Da hat die «Immobilien-Ikone», wie sie SRF jüngst nannte, einen Punkt. Die Geschichte der Abschaffung des Eigenmietwerts ist voll von solchen Ambivalenzen. Beginnen wir bei Badran: Die jetzige Vorlage kam unter anderem auch dank ihr zustande. In der Kommission setzte sich am Schluss eine Mitte-links-Mehrheit durch – inklusive der Zürcher Nationalrätin.
Während FDP und SVP gerne mehr Abzugsmöglichkeiten beibehalten hätten, setzte eine Allianz aus Mitte, Grünliberalen, SP und Grünen auf den konsequenten Systemwechsel mit dem fast vollständigen Wegfall der Abzugsfähigkeiten. Mittlerweile haben SP und Grüne die Nein-Parole beschlossen, die Grünliberalen entschieden sich für Stimmfreigabe.
Maximalforderungen aufstellen
Dafür schlossen sich auf der anderen Ratsseite die Reihen. Die FDP und die SVP wollten ursprünglich deutlich weiter gehen. Trotz Wegfall des Eigenmietwerts sollten Schuldzinsen zumindest teilweise weiter abgezogen werden. Auch der Hauseigentümerverband, der sich nun mit einer Millionenkampagne für die Abschaffung einsetzt, präferierte Varianten, bei denen etwa Zweitwohnungen ausgeklammert und dafür Hypozinsen weiter zum Abzug gebracht werden könnten. Unter anderem sei die neue Lösung«administrativ äusserst aufwendig».

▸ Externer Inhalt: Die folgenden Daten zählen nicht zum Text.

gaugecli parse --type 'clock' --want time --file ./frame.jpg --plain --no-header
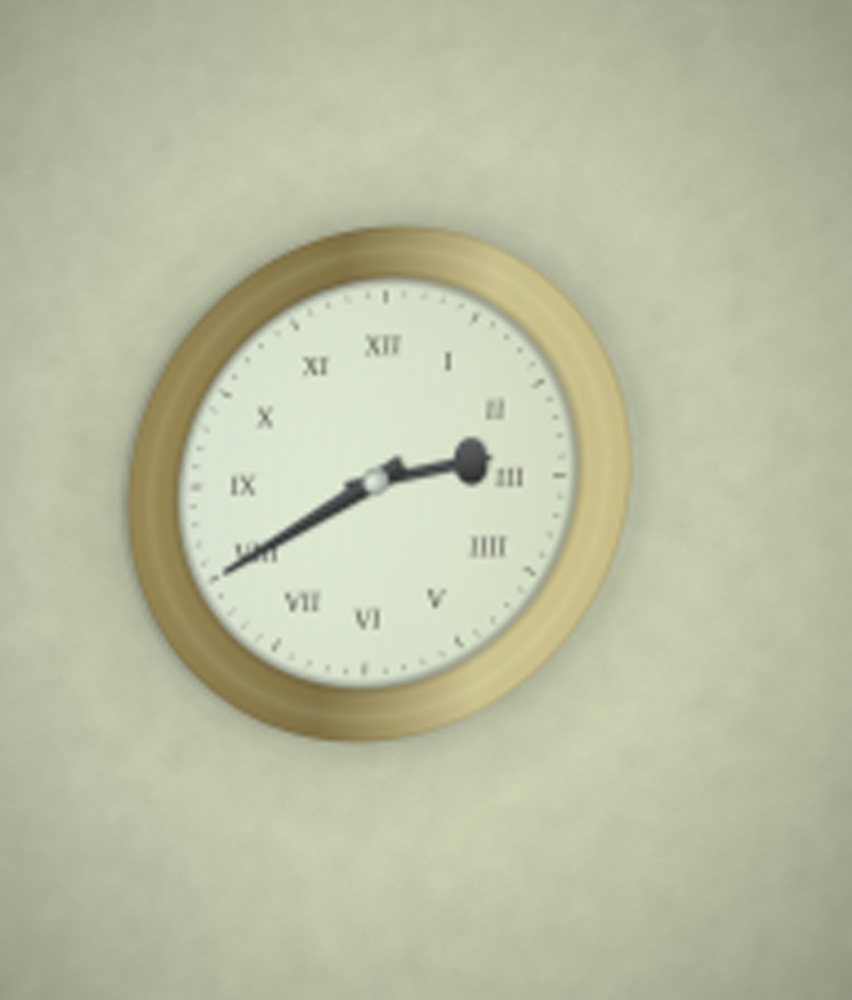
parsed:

Auch das gehört zum politischen Spiel: Maximalforderungen aufstellen und so einen Kompromiss erhalten.
Spannend an der jetzt vorliegenden Variante ist, dass unter Umständen genau jene Kreise, die nun das Ansinnen ablehnen, die Vorlage überhaupt erst mehrheitsfähig gemacht haben. Hätten sich die bürgerlichen Kräfte durchgesetzt und die Abzugsmöglichkeiten behalten, wäre es an der Urne deutlich schwieriger geworden –die Steuerausfälle wären noch grösser ausgefallen. Und wären die Zweitwohnungen ausgeklammert worden, so gäbe es verfassungsrechtliche Bedenken. Beides Einwände, die der Gegnerschaft zusätzlichen Auftrieb bei einer Abstimmung verschafft hätten.

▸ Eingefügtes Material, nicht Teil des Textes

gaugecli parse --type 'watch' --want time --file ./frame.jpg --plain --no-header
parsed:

Plötzlich ein «gangbarer Weg»
Der Positionsabtausch hat bereits auf den letzten Metern der Parlamentsdebatte eingesetzt. Während sich die Linken von «ihrem» Kompromiss abwandten, stimmten die Bürgerlichen genau jener Variante zu, die ihnen vorher zu wenig weit ging. Von einer «einmaligen Chance», sprach etwa Martin Hübscher von der SVP. Er halte den Kompromiss für einen «gangbaren Weg», sagte Beat Walti (FDP).
Bei der SP überwogen dagegen plötzlich «die Probleme, welche die Reform schafft», wie Samuel Bendahan ausführte. Das jetzt sei zwar die «am wenigsten schlechteste Variante», aber sie überzeuge die Sozialdemokratie nicht. Mitte-Nationalrat Markus Ritter gab sich erstaunt, ob dem Sinneswandel: «Wir haben sieben Jahre darauf hingearbeitet, dass wir eine breit abgestützte, mehrheitsfähige Vorlage hinbekommen.» Es brauche «die ganze Breite des Rates», so Ritter. Offensichtlich ohne Erfolg.
Oder wie Jaqueline Badran es formulieren würde: «Es ist eine ambivalente Geschichte.»